The innovation: From analog to digital

It is a little known fact that the first telefax service was actually 11 years before the invention of the telephone. In 1865 there was a fax line between Paris and Lyon. Since then, there have been wireless faxes, telephone faxes, computer interface faxes, etc. Today, there are basically two types of facsimile machines in commercial telephone fax use, digital and analog. For further information on analog and digital fax machines, see the Wikipedia definition for fax machines.

Group 1 and 2 faxes are called analog faxes, these faxes are sent in the same way you would send a frame of analogue television. Group 1 faxes are regulated and have to adhere to a guideline that is recommended, six minutes to transmit a whole page. Group 2 faxes also adhere to a recommended guideline as well although Group 2 faxes is three minutes to transmit an entire page. Both groups adhere to a scan line guideline of 96 scan lines per inch.

Group 3 and 4 faxes are called digital faxes and the data is transmitted in an altogether different way. The format for the faxes is a digital format that uses digital compression methods that greatly decrease transmission times. They also have a finer quality picture because Group 3 faxes have guidelines set up to 500 scan lines per inch.
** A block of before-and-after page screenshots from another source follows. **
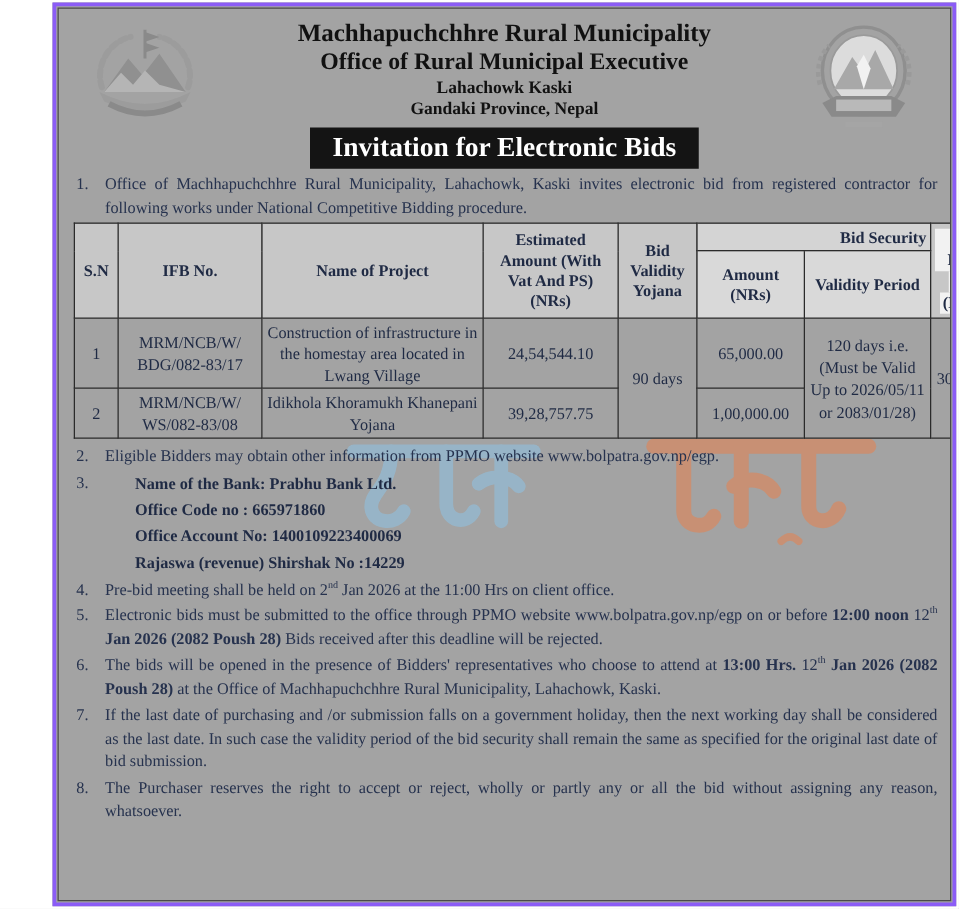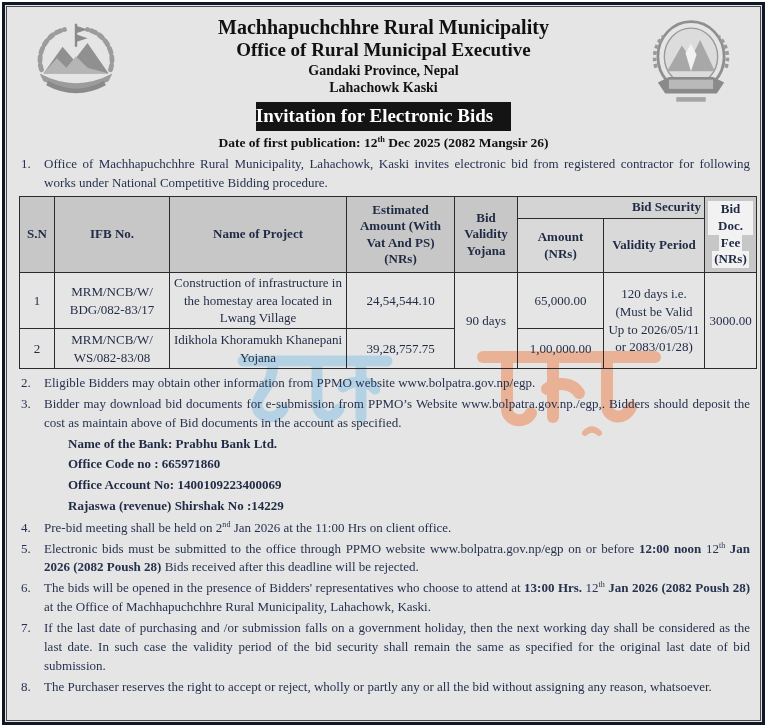--- a/index.html
+++ b/index.html
@@ -8,9 +8,10 @@
 
   .page {
     position: absolute; inset: 2px;
-    border: 3px solid #0f172a;
-    background: #e5e5e5;
+    border: 3px solid #8b5cf6;
+    background: #a3a3a3;
     overflow: hidden;
+    margin-left: 40px;
   }
   .page-inner {
     position: absolute; inset: 1px;

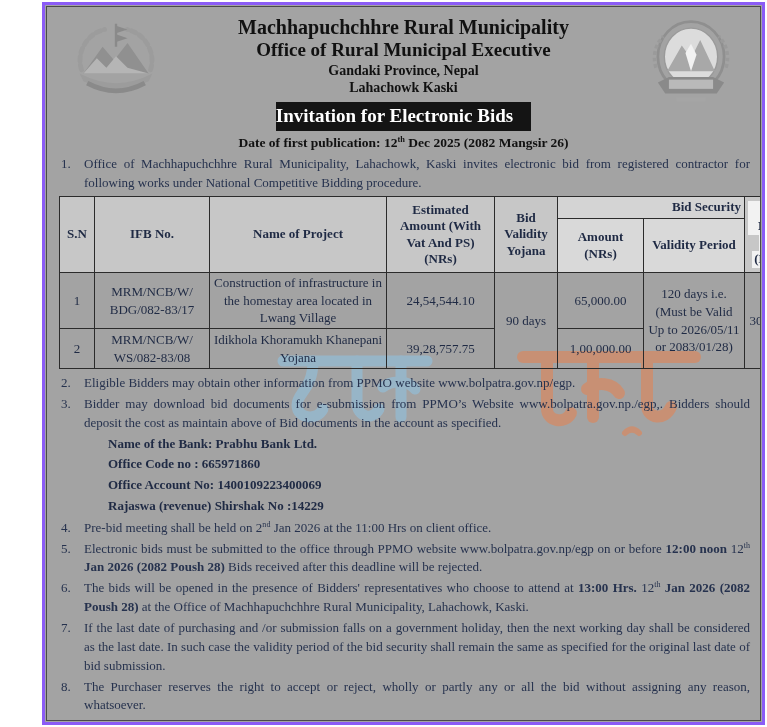--- a/index.html
+++ b/index.html
@@ -117,8 +117,8 @@
         <div class="head-center">
           <div class="org-name">Machhapuchchhre Rural Municipality</div>
           <div class="office">Office of Rural Municipal Executive</div>
+          <div class="addr">Lahachowk Kaski</div>
           <div class="addr">Gandaki Province, Nepal</div>
-          <div class="addr">Lahachowk Kaski</div>
           <div>
             <span class="banner">Invitation for Electronic Bids</span>
           </div>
A Fax over your IP can produce transmission rates that are near instantaneous. Group 4 faxes have many of the same guidelines as Group 3 but they have to operate on a ISDN circuit. Digital fax machines come with a CCD chip with photo sensitive pixels to print the image.

In this day and age, internet fax services are popping up online. Fax capabilities are rated by group, class, compliance to guidelines, and data transmission rate. Sometimes even computer modems are categorized in fax classes.